The sport was as brutal as you can imagine, and beyond the betting, the sight of two dogs tearing the flesh off of each other until one lay motionless in a pool of his own blood, seemed to rile the blood of all who watched. Arguments over wagers turned into fistfights and when one bettor stabbed another, Thayer and I joined the crowd rushing out the door lest we were stuck inside when the guns came out.
When we were back on the street, I thought maybe it would be time to find Thayer a girl and finish off his adventure. We had been drinking whiskey all night and feared that if he drank much more, a girl would do him no good. But Thayer had his own ideas.
“There is something I have read about and have always been curious to try.” He said, “I understand that opium is available somewhere in the Five Points.”
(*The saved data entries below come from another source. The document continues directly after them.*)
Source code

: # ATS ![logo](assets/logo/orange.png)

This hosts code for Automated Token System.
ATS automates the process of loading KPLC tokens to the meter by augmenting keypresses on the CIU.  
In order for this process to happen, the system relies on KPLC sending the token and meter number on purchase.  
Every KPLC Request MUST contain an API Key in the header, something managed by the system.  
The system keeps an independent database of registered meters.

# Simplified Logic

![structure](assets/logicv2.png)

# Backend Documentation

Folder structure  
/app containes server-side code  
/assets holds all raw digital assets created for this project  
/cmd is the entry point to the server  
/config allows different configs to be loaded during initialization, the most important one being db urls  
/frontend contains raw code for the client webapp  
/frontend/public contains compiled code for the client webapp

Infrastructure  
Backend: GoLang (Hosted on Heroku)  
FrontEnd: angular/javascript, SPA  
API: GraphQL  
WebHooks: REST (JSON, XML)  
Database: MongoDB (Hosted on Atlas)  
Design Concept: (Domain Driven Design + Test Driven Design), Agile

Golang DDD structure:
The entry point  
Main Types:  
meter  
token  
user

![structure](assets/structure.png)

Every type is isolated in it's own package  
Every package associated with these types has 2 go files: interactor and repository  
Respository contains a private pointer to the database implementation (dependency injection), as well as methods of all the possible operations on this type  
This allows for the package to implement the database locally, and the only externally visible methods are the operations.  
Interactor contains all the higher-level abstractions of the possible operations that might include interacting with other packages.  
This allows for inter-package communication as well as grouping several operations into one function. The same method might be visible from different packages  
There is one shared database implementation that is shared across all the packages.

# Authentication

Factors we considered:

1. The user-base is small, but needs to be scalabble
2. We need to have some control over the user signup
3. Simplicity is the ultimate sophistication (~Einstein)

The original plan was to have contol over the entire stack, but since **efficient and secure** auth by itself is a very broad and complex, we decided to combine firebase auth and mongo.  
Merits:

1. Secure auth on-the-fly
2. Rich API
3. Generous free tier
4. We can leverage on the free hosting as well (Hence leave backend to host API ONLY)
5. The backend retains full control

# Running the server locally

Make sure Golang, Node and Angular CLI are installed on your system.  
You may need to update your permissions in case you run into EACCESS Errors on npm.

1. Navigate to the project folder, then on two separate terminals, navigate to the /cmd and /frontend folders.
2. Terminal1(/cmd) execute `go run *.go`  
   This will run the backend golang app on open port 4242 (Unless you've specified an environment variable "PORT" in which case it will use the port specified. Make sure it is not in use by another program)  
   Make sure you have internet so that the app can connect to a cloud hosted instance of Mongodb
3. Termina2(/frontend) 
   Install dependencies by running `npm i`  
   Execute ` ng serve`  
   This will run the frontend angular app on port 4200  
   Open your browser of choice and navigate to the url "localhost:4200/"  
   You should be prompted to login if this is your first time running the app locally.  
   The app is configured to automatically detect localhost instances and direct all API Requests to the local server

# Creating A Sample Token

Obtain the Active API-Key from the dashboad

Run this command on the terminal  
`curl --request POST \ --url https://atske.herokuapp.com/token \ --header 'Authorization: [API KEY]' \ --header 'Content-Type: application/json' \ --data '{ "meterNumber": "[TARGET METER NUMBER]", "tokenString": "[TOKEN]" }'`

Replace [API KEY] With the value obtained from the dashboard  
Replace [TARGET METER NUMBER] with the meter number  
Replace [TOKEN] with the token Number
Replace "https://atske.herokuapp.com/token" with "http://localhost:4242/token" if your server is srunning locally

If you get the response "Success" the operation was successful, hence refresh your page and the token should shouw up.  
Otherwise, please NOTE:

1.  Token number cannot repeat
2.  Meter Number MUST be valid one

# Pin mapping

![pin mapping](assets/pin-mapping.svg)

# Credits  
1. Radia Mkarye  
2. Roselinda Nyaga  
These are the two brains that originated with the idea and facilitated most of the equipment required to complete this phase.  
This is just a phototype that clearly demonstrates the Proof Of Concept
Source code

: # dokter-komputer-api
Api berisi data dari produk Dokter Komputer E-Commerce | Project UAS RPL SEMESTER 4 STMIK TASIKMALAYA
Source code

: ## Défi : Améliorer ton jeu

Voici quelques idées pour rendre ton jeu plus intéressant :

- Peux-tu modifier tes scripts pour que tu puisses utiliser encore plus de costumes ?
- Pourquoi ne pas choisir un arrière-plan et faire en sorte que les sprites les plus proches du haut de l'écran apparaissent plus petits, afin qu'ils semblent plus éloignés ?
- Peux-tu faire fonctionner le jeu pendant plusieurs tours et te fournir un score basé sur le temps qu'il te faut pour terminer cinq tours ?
This was a surprise. I knew less about opium than I did about gambling. I knew there were some Chinese in Five Points who dealt in the stuff but I did not know where to look. Thayer knew the way, though. He led lead me straight to a door on Mott Street with a hand-drawn sign in Chinese characters. We went through the door and into a dark hall where we were met by a Chinaman in silk pajamas with a long black braid down his back. No words were spoken; little communication was necessary. Thayer paid some money, and the man pulled aside a curtain, gesturing us to walk through.
He wasn’t fooling me; Thayer had been there before.